If you are either self-employed or in a commissioned position, you will have to be able to demonstrate two years of history in that job. If you have previously received a base salary, but have recently begun to receive commissions, these commissions will be prorated over a two-year period.

The Ratio

Your debt-to-income ratio can be found by dividing all your debt by your income. For example, if you make $4,000 per month, and the debt you carry, as described above, totals $1,500 per month, your debt-to-income ratio is $1,500/$4,000, or 37.5 percent. Ideally, your lender would like your ratio to be in the 40 percent range, or lower. In fact, the lower, the better.

In the long term, events such as adding a new family member and changing your employment status can affect your income, and therefore your debt-to-income ratio. These are important items to factor in when considering how much home to buy. Discuss any concerns with your mortgage professional.

How Do the Newly Implemented QM Rules Affect You?

In January this year, the federal government implemented its latest set of rules aimed at combating fraud in the mortgage industry. Will they affect you, and if so, how?

Introduced a year ago, these are called Qualified Mortgage (QM) rules, and they’re designed to provide lenders with a high level of assurance that borrowers who are financing a home are sufficiently qualified to meet their payment schedules.

As lenders sell most mortgages after closing to investors through Fannie Mae and Freddie Mac, QM rules are really about proving to Fannie and Freddie that you are a solid borrower.

While these rules have no impact on your ability to qualify for a mortgage, they will ramp up the amount of documentation that you will be asked to provide.
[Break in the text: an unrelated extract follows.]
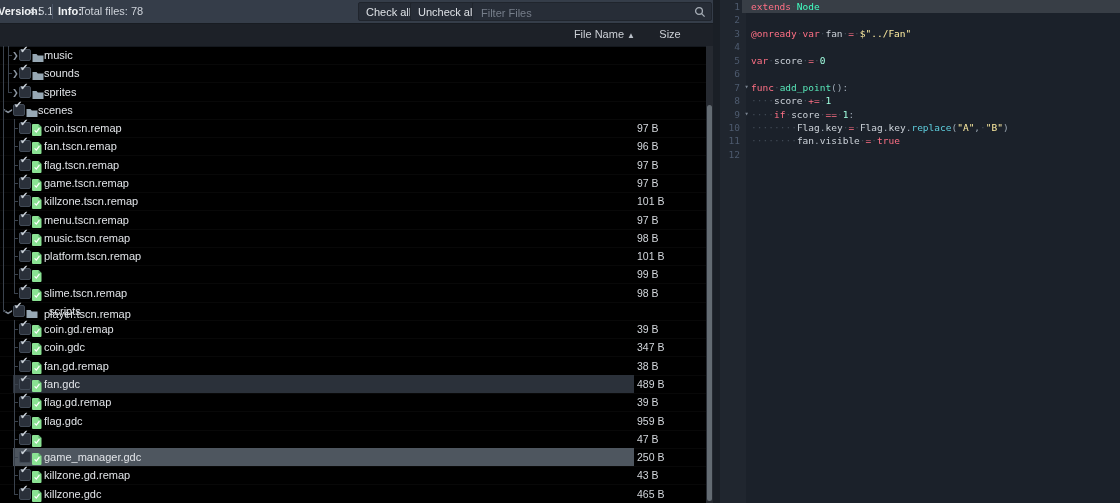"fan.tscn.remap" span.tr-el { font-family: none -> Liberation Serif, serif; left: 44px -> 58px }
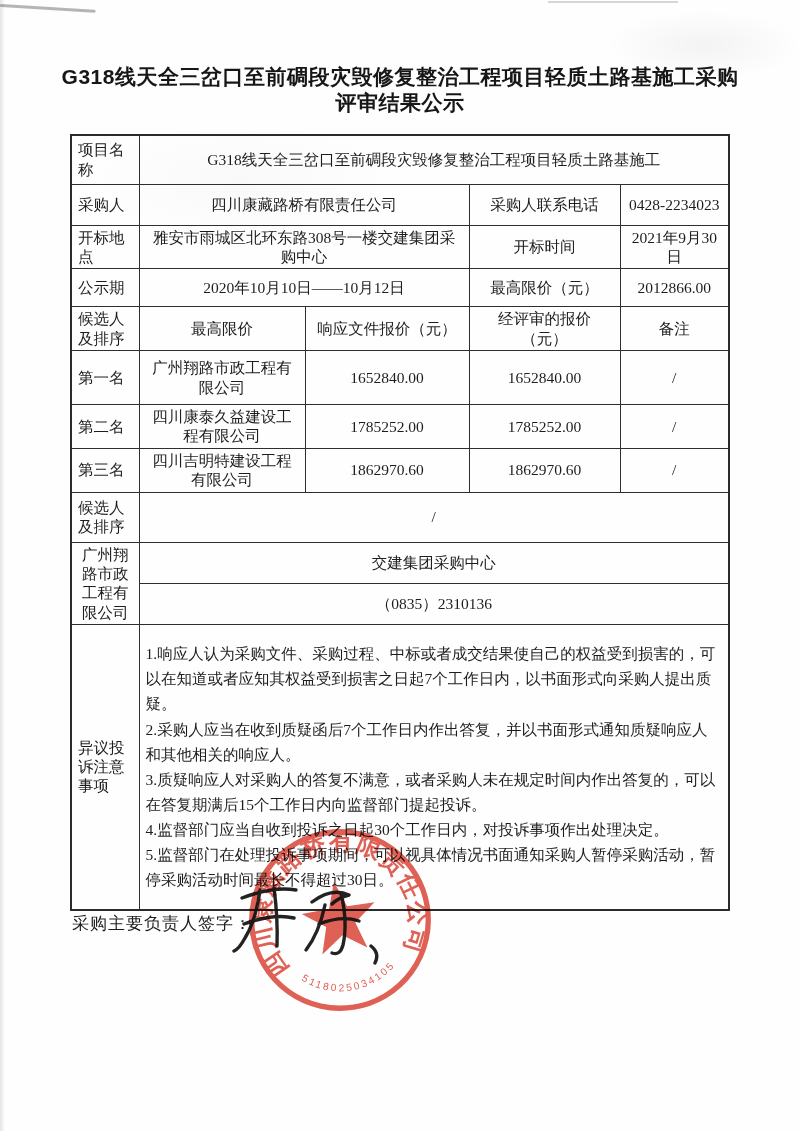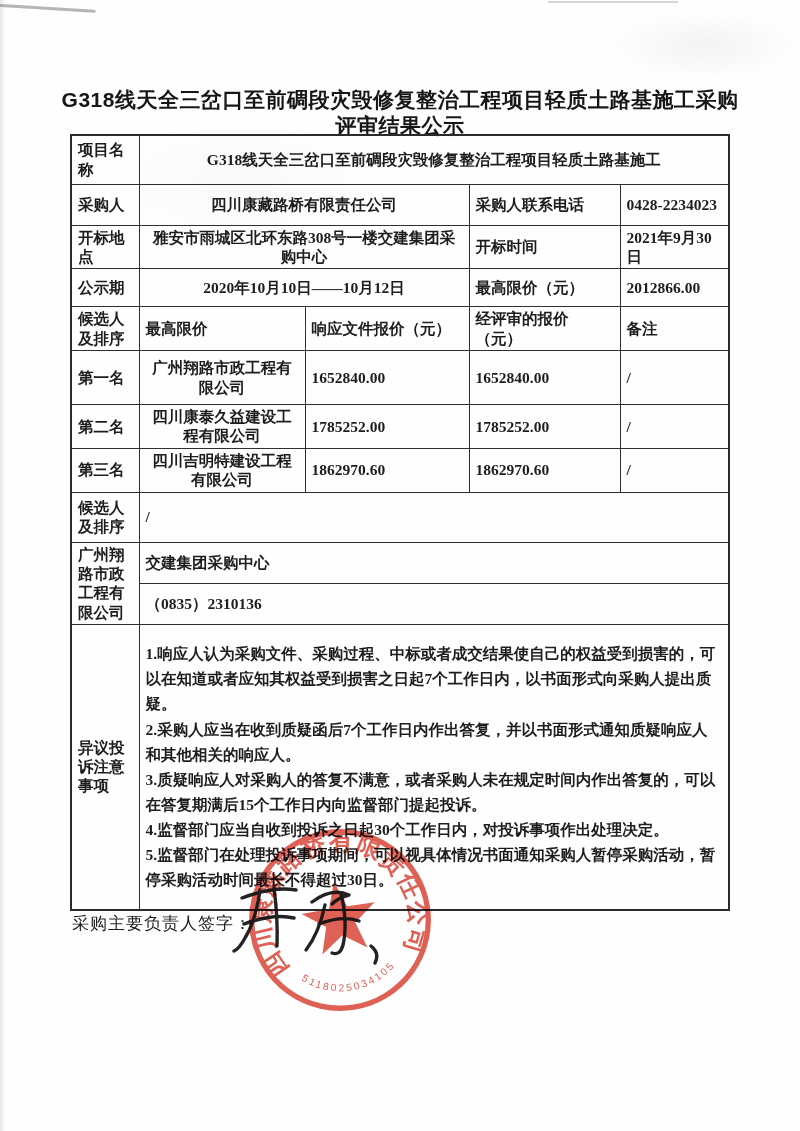"G318线天全三岔口至前碉段灾毁修复整治工程项目轻质土路基施工采购评审结果公示" .doc-title { top: 87px -> 64px }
Expect to deliver, at a minimum, two full years of tax returns, 30 plus days of pay stubs, and bank statements for any account you plan on using in the transaction.

These documentation requirements will likely have the greatest impact on self-employed borrowers, as they usually are required to present more paperwork than salaried or hourly employees.

For mortgages that fall outside of the traditional 15 or 30-year mortgages – such as interest-only loans, for example – there will be non-QM programs that allow lenders to retain these mortgages in-house. You would still have to qualify for these mortgages using the same guidelines, but instead of being sold to investors, they would be held by the lender and still undergo a very high level of scrutiny.